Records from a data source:
-------------------------
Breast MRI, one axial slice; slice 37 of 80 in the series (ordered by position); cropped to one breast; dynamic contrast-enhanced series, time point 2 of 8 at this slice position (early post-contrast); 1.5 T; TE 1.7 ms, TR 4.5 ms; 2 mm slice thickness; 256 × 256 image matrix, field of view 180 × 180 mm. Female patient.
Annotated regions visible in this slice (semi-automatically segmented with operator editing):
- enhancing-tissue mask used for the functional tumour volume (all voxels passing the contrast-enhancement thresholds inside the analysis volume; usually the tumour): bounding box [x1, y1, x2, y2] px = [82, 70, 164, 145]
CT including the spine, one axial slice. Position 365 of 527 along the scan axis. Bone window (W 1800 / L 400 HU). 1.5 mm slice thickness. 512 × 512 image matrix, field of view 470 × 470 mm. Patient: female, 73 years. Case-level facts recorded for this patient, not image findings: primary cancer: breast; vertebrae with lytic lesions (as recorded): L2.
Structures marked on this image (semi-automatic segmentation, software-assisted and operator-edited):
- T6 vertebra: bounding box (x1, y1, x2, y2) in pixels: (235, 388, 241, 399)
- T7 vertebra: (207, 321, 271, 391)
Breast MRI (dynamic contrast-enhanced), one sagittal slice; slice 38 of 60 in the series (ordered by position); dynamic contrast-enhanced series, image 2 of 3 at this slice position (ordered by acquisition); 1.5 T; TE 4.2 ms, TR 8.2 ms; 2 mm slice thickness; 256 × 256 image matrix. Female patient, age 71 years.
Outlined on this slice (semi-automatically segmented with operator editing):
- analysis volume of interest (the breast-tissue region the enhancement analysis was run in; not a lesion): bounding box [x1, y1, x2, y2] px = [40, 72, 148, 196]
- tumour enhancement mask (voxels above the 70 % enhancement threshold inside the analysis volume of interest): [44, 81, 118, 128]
-------------------------
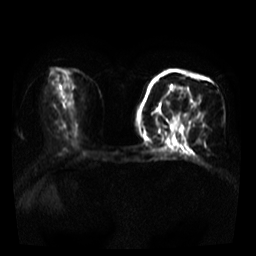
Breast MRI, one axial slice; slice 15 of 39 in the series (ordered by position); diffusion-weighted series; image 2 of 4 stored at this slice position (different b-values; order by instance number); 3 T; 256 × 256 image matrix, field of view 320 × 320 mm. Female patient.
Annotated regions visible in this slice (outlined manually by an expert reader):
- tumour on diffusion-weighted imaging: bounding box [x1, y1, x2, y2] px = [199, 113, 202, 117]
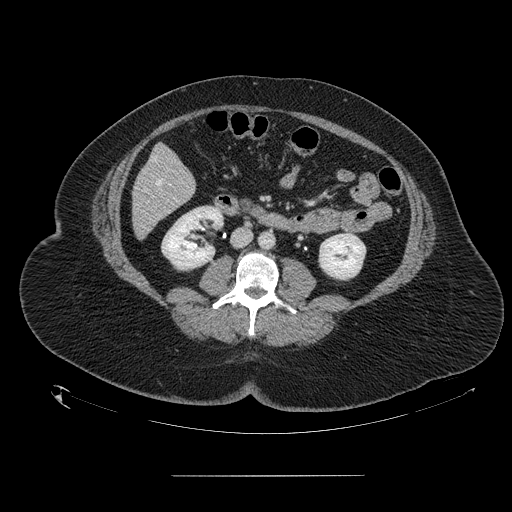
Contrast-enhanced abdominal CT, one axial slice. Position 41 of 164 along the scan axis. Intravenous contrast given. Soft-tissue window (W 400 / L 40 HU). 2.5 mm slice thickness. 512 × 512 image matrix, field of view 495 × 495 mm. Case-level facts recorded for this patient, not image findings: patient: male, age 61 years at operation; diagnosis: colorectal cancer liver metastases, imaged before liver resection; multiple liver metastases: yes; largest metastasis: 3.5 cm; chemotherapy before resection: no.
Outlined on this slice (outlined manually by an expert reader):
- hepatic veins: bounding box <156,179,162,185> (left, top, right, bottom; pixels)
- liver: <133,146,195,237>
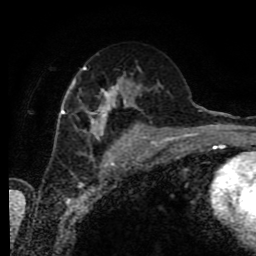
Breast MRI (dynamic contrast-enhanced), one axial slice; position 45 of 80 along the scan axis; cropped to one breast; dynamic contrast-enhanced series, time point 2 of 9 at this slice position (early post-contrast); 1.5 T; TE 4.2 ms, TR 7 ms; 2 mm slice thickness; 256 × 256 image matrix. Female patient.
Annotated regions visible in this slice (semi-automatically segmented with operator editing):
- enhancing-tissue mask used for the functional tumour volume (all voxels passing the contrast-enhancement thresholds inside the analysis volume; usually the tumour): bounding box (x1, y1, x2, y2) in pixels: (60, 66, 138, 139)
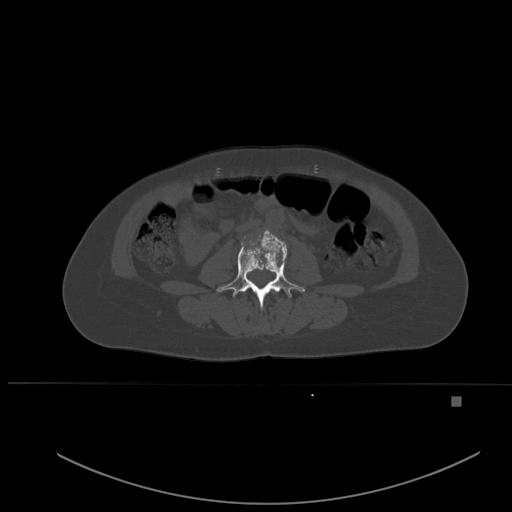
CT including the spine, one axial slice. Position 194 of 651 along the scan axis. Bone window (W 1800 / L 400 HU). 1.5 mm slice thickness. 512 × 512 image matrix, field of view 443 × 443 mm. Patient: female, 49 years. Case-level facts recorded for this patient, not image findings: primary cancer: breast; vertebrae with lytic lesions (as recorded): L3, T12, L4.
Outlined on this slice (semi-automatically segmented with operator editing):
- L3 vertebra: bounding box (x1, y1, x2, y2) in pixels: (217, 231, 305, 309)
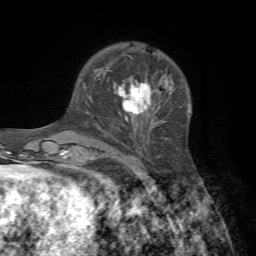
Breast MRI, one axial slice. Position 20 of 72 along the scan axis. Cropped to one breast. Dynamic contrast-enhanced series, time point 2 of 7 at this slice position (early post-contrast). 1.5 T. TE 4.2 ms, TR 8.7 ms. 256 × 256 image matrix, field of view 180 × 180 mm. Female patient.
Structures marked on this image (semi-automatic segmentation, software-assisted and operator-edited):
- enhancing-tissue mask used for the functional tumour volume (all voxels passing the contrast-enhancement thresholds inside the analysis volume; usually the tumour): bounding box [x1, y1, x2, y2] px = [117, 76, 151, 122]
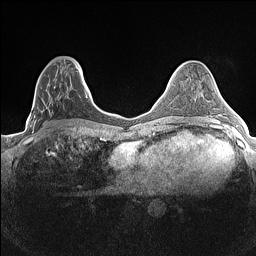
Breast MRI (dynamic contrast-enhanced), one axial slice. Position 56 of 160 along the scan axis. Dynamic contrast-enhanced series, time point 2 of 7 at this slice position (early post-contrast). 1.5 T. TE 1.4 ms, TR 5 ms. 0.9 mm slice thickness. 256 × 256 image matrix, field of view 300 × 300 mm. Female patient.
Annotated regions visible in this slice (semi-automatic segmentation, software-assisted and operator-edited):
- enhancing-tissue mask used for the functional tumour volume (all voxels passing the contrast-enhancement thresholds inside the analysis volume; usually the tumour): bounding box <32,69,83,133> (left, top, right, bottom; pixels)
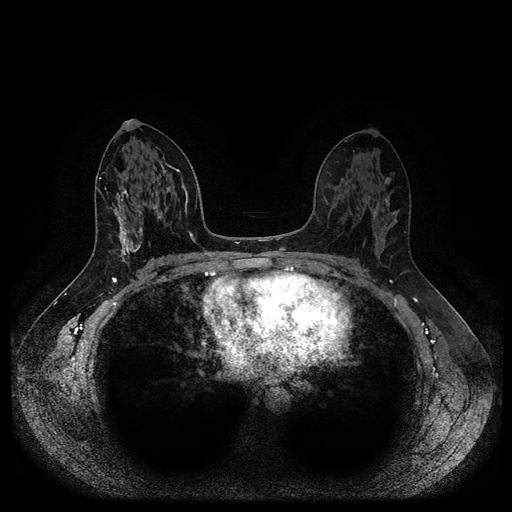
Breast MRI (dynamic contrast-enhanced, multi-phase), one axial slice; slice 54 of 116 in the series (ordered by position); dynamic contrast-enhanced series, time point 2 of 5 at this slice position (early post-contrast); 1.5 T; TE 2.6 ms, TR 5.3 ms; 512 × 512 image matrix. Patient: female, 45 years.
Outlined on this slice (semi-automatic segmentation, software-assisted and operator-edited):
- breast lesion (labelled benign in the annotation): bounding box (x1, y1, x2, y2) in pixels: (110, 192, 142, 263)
-------------------------
PROBLEM DESCRIPTION
Print, without alteration, only the lines above between the one holding "- T6 vertebra: bounding" and the one holding "- tumour enhancement", inclusive.

REPLY
- T6 vertebra: bounding box (x1, y1, x2, y2) in pixels: (235, 388, 241, 399)
- T7 vertebra: (207, 321, 271, 391)
Breast MRI (dynamic contrast-enhanced), one sagittal slice; slice 38 of 60 in the series (ordered by position); dynamic contrast-enhanced series, image 2 of 3 at this slice position (ordered by acquisition); 1.5 T; TE 4.2 ms, TR 8.2 ms; 2 mm slice thickness; 256 × 256 image matrix. Female patient, age 71 years.
Outlined on this slice (semi-automatically segmented with operator editing):
- analysis volume of interest (the breast-tissue region the enhancement analysis was run in; not a lesion): bounding box [x1, y1, x2, y2] px = [40, 72, 148, 196]
- tumour enhancement mask (voxels above the 70 % enhancement threshold inside the analysis volume of interest): [44, 81, 118, 128]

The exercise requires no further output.